Visiting Colombia last year, he added, “I heard firsthand accounts of the terrible conditions faced by farmers and their families at the hands of FARC guerillas and other paramilitaries. Often farmers were forced to grow illicit crops, such as coca. It can only be hoped that the current peace negotiations to settle the conflict in Colombia, which are being energetically supported by the Catholic Church in that country, will bear rich fruit.”

A new threat to peace and food security, Bishop Pates said, is land-grabbing, which he described as “the purchasing or leasing of large tracts of land by international investors that often violate the civil and land rights of the poor farmers who own or work the land.”

Before winning independence, “South Sudan leaders signed land deals that handed over 12.7 million acres of land to outside investors. That amounts to over 8 percent of the South Sudan’s total land mass, an area twice the size of Vermont,” Bishop Pates said. “An extensive report by the Oakland Institute shows that none of the farmers was consulted during these transactions. People lost their land rights and often were not compensated.”

He added, “The phenomenon of land-grabbing is occurring across Africa where foreign companies, investment firms and governmental sovereign wealth funds take advantage of countries where corruption is rampant and where land tenure laws are underdeveloped and disfavor poor landholders.

“In 2011, the (U.N.) Food and Agriculture Organization issued voluntary guidelines and acceptable practices on the responsible governance of land tenure issues. If African countries, international private companies and donor nations implemented these guidelines, the land tenure abuses or land grabbing would cease.”

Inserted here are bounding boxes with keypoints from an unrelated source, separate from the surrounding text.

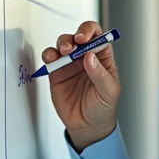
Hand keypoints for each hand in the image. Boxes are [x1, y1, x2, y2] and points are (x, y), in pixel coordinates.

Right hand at [42, 21, 120, 151]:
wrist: (88, 127)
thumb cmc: (103, 108)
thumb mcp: (109, 92)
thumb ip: (100, 74)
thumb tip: (90, 57)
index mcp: (102, 58)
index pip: (98, 36)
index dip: (90, 32)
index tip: (84, 38)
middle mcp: (86, 58)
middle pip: (78, 37)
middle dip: (74, 37)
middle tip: (72, 47)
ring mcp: (70, 64)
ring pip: (63, 44)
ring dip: (61, 44)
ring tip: (63, 53)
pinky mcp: (57, 73)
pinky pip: (50, 58)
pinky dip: (48, 55)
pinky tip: (51, 58)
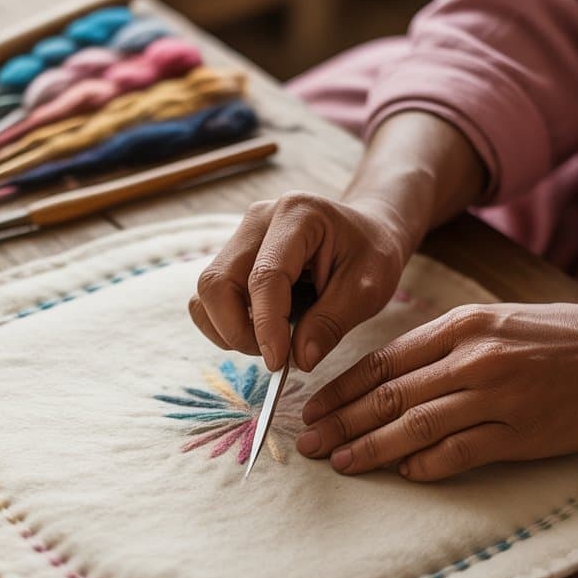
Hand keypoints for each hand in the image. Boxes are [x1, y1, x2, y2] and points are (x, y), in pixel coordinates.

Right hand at [189, 192, 415, 372]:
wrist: (364, 232)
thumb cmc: (370, 255)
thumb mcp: (368, 289)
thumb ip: (332, 322)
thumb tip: (299, 359)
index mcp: (298, 215)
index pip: (265, 276)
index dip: (267, 325)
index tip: (278, 363)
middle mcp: (258, 220)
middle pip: (218, 282)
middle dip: (237, 330)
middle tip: (273, 355)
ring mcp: (239, 236)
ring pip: (206, 292)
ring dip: (227, 329)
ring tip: (267, 343)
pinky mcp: (231, 256)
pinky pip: (209, 297)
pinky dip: (223, 323)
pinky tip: (257, 331)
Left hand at [297, 302, 577, 479]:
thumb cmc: (554, 339)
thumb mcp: (493, 321)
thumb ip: (439, 346)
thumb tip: (382, 379)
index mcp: (460, 326)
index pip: (383, 361)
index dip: (342, 389)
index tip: (313, 409)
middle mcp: (474, 358)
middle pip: (390, 395)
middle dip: (342, 422)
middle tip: (310, 444)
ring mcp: (497, 395)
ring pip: (416, 426)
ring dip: (372, 448)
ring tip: (340, 463)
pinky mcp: (521, 431)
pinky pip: (460, 452)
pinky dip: (426, 465)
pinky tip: (402, 473)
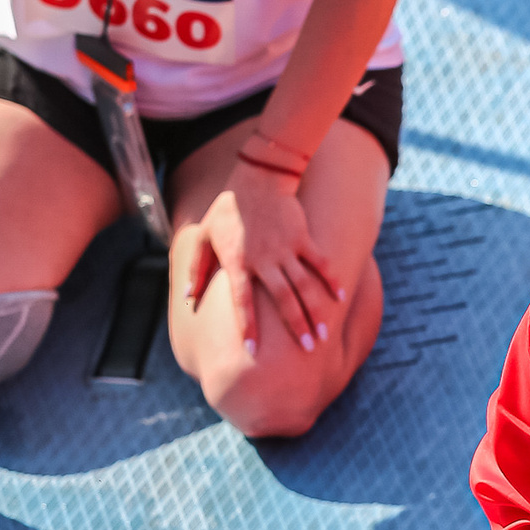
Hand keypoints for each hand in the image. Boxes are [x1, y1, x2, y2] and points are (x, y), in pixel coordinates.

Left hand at [186, 161, 344, 358]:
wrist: (257, 178)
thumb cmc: (226, 210)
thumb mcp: (203, 236)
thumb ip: (196, 268)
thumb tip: (189, 298)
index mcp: (238, 262)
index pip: (242, 301)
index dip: (247, 326)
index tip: (252, 351)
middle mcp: (264, 260)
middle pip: (283, 299)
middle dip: (296, 326)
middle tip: (308, 350)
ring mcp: (286, 249)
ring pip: (305, 286)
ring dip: (316, 311)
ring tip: (324, 335)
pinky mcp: (302, 238)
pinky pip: (320, 262)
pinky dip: (331, 280)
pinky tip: (340, 298)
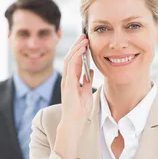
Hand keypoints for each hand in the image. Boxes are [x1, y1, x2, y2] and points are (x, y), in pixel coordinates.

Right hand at [55, 34, 93, 158]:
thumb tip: (90, 71)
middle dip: (77, 46)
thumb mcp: (86, 92)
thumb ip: (87, 81)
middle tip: (84, 35)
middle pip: (70, 58)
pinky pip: (71, 68)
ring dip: (77, 49)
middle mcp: (68, 79)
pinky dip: (76, 58)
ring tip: (83, 39)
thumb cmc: (79, 110)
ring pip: (69, 60)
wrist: (75, 122)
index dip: (79, 50)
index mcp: (72, 80)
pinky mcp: (68, 86)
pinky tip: (81, 51)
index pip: (74, 61)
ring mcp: (67, 82)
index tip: (86, 42)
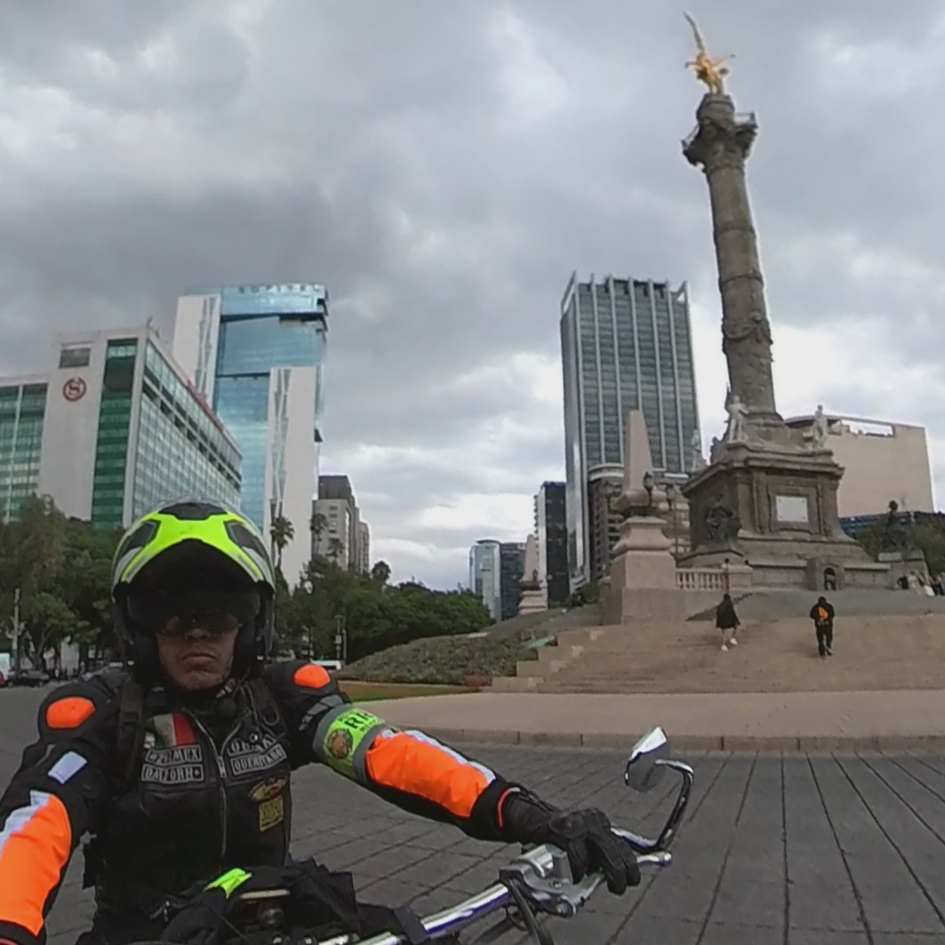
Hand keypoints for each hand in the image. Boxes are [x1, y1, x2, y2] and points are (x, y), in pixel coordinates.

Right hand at [502, 794, 640, 894]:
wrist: (535, 820)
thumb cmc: (561, 836)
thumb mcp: (585, 841)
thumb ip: (599, 856)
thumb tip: (612, 877)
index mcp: (601, 823)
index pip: (623, 845)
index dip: (631, 865)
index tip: (633, 878)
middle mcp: (593, 821)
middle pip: (615, 849)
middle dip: (619, 872)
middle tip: (618, 887)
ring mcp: (579, 825)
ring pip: (599, 853)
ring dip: (597, 873)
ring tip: (591, 881)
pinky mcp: (563, 832)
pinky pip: (577, 856)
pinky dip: (577, 870)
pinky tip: (574, 875)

As a result, Bishop Pates said, an FAO estimate put the number of people living with hunger at 805 million. “The vast majority of the hungry lives in the developing world. Hunger rates are highest in Africa where more than 25 percent are chronically hungry.”

Bishop Pates quoted Pope Francis: “It is a scandal that there is still hunger and malnutrition in the world! It is not just a question of responding to immediate emergencies, but of addressing altogether, at all levels, a problem that challenges our personal and social conscience, in order to achieve a just and lasting solution.”